マッチングサイトに関する社内コンペの指示を受けた日の夜、真由子は自宅マンションのパソコンの前に座っていた。
パソコンの画面には業界No.3と言われるマッチングサイトの登録画面が映っている。
指示を受けた顧客は業界No.2なのだが、いきなり本顧客のサイトに登録する勇気は真由子にはなかった。
そこで業界No.3サイトを攻略し、次にNo.2を攻め、最後にNo.1を攻めることで、各々の差を明確にする戦略に出たわけである。
自分自身が明確なペルソナを決定できない、もしくはそのペルソナの動態を認識できない以上、まずはシステマチックな部分の差を比較し、改良点がないかを見るしかないと考えたのだ。

この時の真由子には知る由もないが、大手マッチングサイトのシステマチックな部分に関しては実は大した差はなく、精々サイトのデザインが各々で異なる程度のものだ。
それは、同じ法令に縛られた非常に狭い世界で丁々発止と戦っているからであって、大手になればなるほどそのシステムは似通ったものになる。
では大手と弱小の違いはといえば、実店舗があるかどうか、男女に限らず身元の確認をしっかりと行っているかどうか、そして広告宣伝費を大きく使えるかどうかぐらいのものだ。
広告宣伝費を大きく使えない弱小、特にマッチングサイトと呼ばれる部類から出会い系サイトと呼ばれる部類のサイトに落ちていくにしたがって、宣伝費分のお金はサクラの給料へと変わっていく。
出会いを謳うサイトでは、多額のお金を払ってくれる男性会員を集めるために男女比率を公開していることが多いが、そこでは少なくとも50%の女性会員が必要で、また女性会員が50%もいるとすれば男性会員を継続課金させるためにサクラが必要となってくるのである。
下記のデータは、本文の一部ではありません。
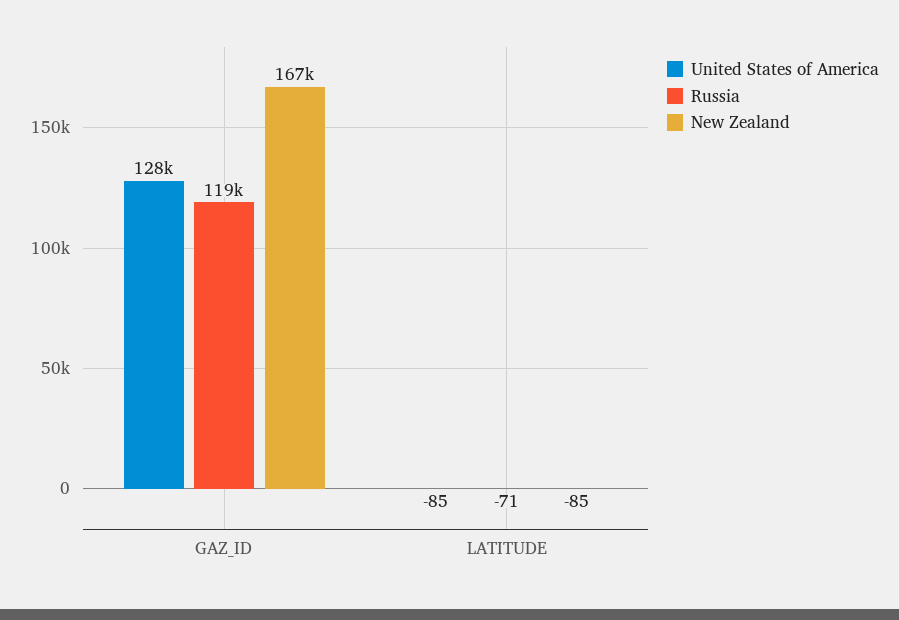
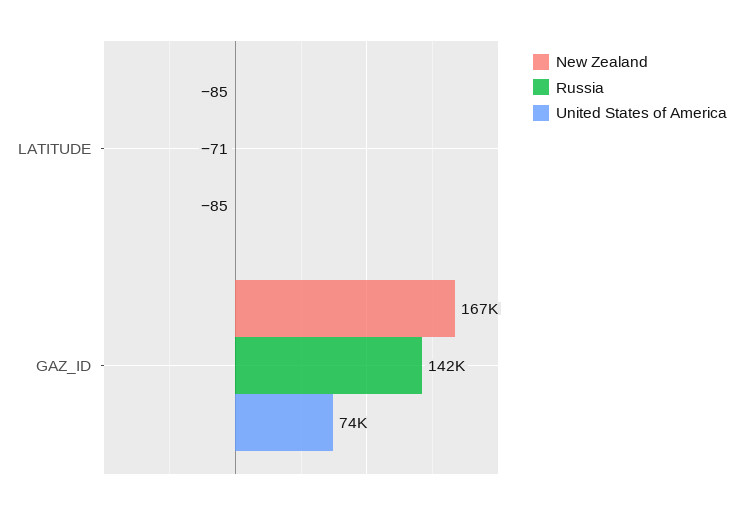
  {
    "United States of America": {
-     "GAZ_ID": 128000,
+     "GAZ_ID": 74000,
      "LATITUDE": -85
    },
    "Russia": {
-     "GAZ_ID": 119000,
+     "GAZ_ID": 142000,
      "LATITUDE": -71
    },
    "New Zealand": {
      "GAZ_ID": 167000,
      "LATITUDE": -85
    }
  }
マッチングサイトの業界No.1、No.2はお見合い業・ブライダル業から出発したサイトであり、実店舗があることやこれまでの成約実績から利用者に安心感を生んでいる。
つまり浮気願望を持った既婚者が入る余地のない運営、またサクラを雇わない健全な運営を行っている点が好感を呼んでいると言える。
しかしNo.3ともなれば玉石混交で、通信大手が余禄で作ったものやそれこそ個人ユーザが作ったものまで現れる。
知識に乏しい真由子は、ネットでの検索から、ユーザ数の多さと大手企業が運営しているからという理由でNo.3を選んでしまった。
これが失敗である。
しかし、失敗の話はこれから。

真由子は律儀にパソコンの前にノートを置き、逐一記録を取りながらサイトへの登録作業を進めていった。